### Problema curto A
Copie do texto sobre a Venezuela o trecho que começa em "O governo norte-americano estabeleceu" e vai até "econômicos do país.", inclusive.

Na Venezuela, o dinheiro em circulação é o “odiado” dólar, porque ninguém vai entregar uma mercadoria ou um serviço valioso em troca de duvidosos bolívares. É interessante notar que, embora o governo venezuelano considere a China como parceiro preferencial, nem o próprio governo nem a população aceitam o iuan como moeda; quem circula mesmo é o dólar.
O governo norte-americano estabeleceu sanções contra a Venezuela depois de empresas dos Estados Unidos, atuantes no país sul-americano, terem sido expropriadas sem indenizações adequadas, segundo alegam. Estas sanções teriam atingido as exportações venezuelanas, em particular as exportações de petróleo, causando os atuais problemas econômicos do país.
A fantasia do poder norte-americano contra a Venezuela
É surpreendente pensar que o governo norte-americano tenha tanto poder a ponto de destruir economicamente 75% de um país, com suas sanções. É um poder incrível! Mas, felizmente não existe. A Venezuela tem enormes reservas de petróleo, o qual exporta. E o petróleo é uma commodity com cotação em mercados internacionais (fica na Europa, um grande mercado internacional de petróleo). Se os Estados Unidos se negam a comprar o petróleo venezuelano, é perfeitamente possível para a Venezuela vendê-lo em mercados internacionais para outros países.

### Problema curto B
Reescreva todos os registros trocando "pixels" por "px" e mantendo todo o resto igual. Não inclua as imagens na resposta.

### Material da tarefa
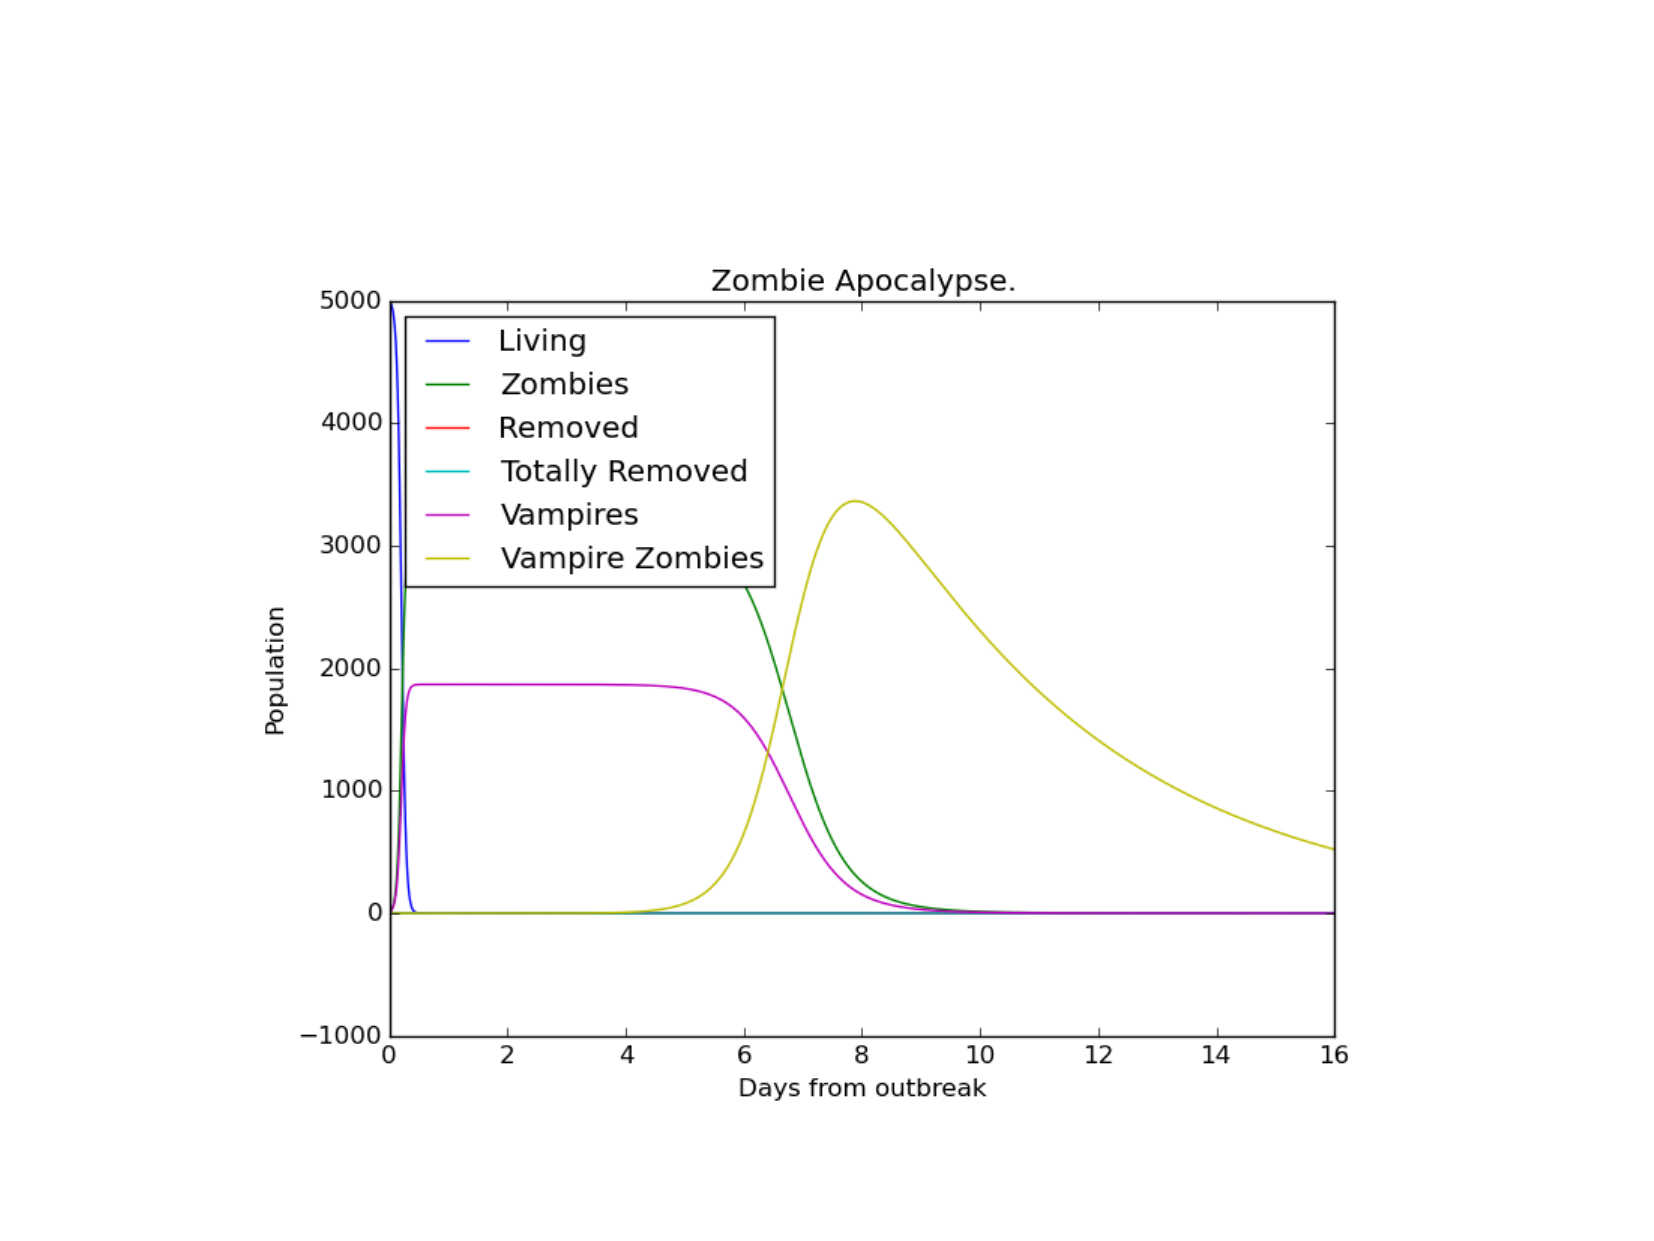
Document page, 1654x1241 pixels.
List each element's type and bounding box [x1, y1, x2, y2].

picture [237, 210, 1456, 1128]
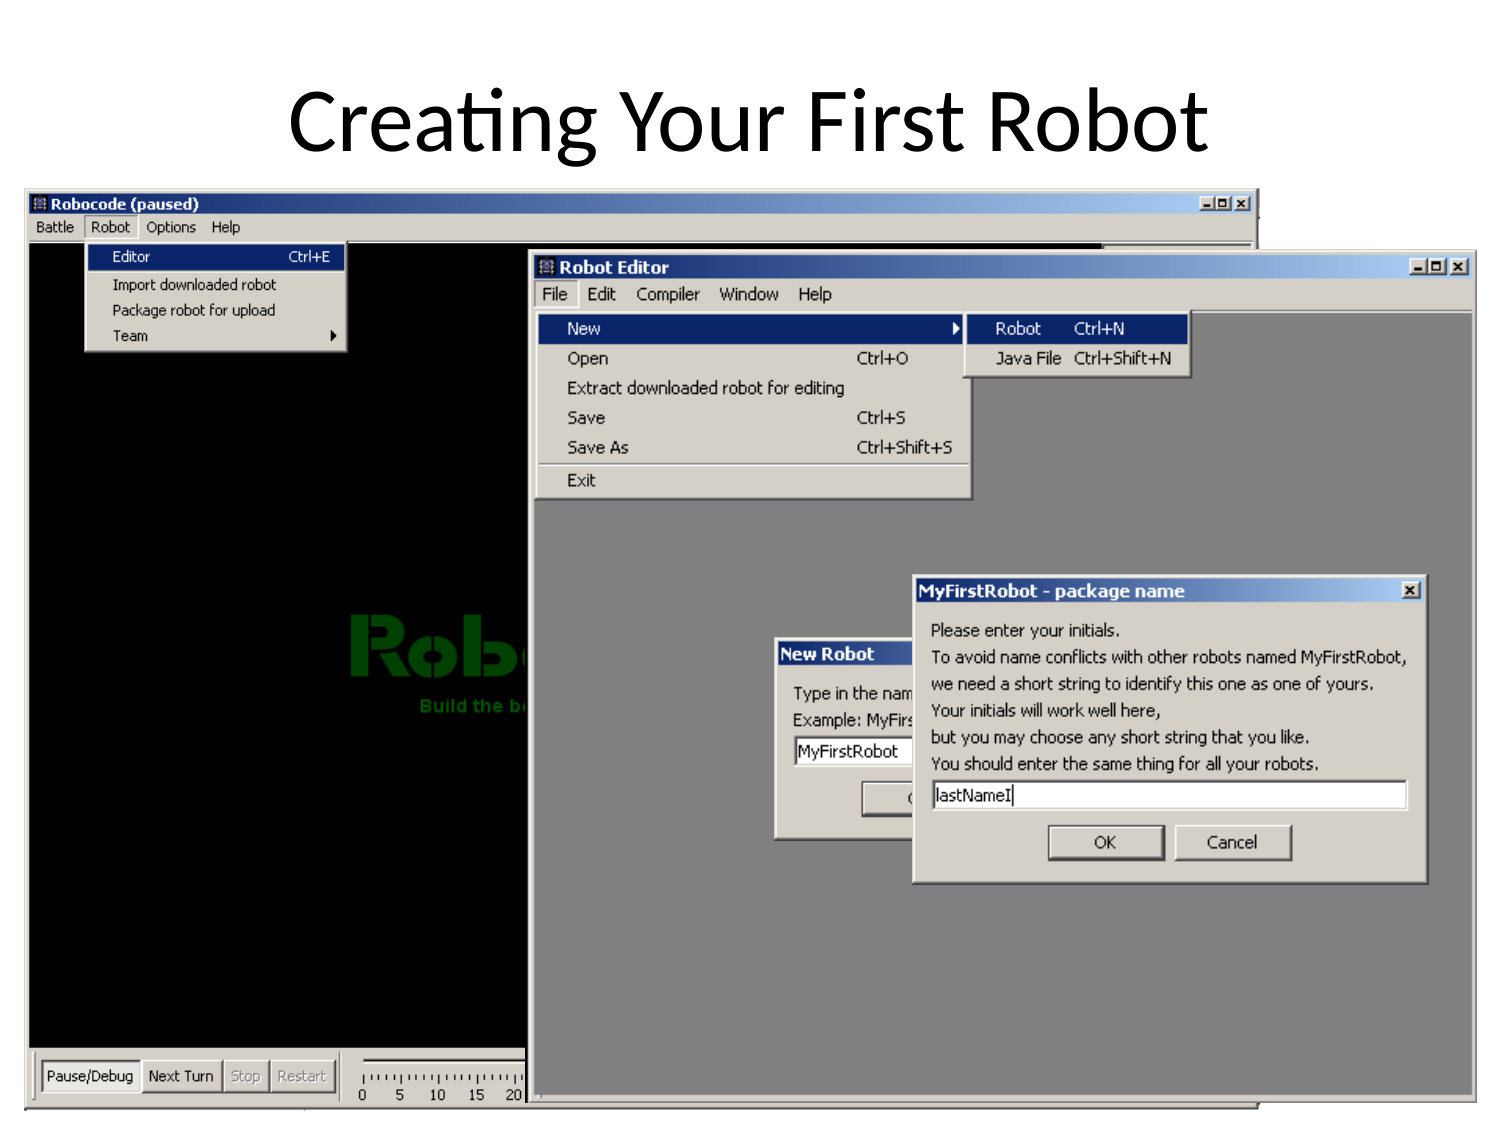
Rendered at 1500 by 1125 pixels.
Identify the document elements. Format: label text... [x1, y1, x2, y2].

picture [24, 187, 1477, 1111]
title Creating Your First Robot [75, 45, 1425, 233]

### Resposta A
O governo norte-americano estabeleceu sanções contra a Venezuela depois de empresas dos Estados Unidos, atuantes no país sul-americano, terem sido expropriadas sem indenizações adequadas, segundo alegam. Estas sanções teriam atingido as exportações venezuelanas, em particular as exportações de petróleo, causando os atuais problemas econômicos do país.

### Resposta B
Document page, 1654x1241 px.
List each element's type and bounding box [x1, y1, x2, y2].

picture [237, 210, 1456, 1128]
Rendered at 1500 by 1125 px.
Identify the document elements. Format: label text... [x1, y1, x2, y2].

picture [24, 187, 1477, 1111]
title Creating Your First Robot [75, 45, 1425, 233]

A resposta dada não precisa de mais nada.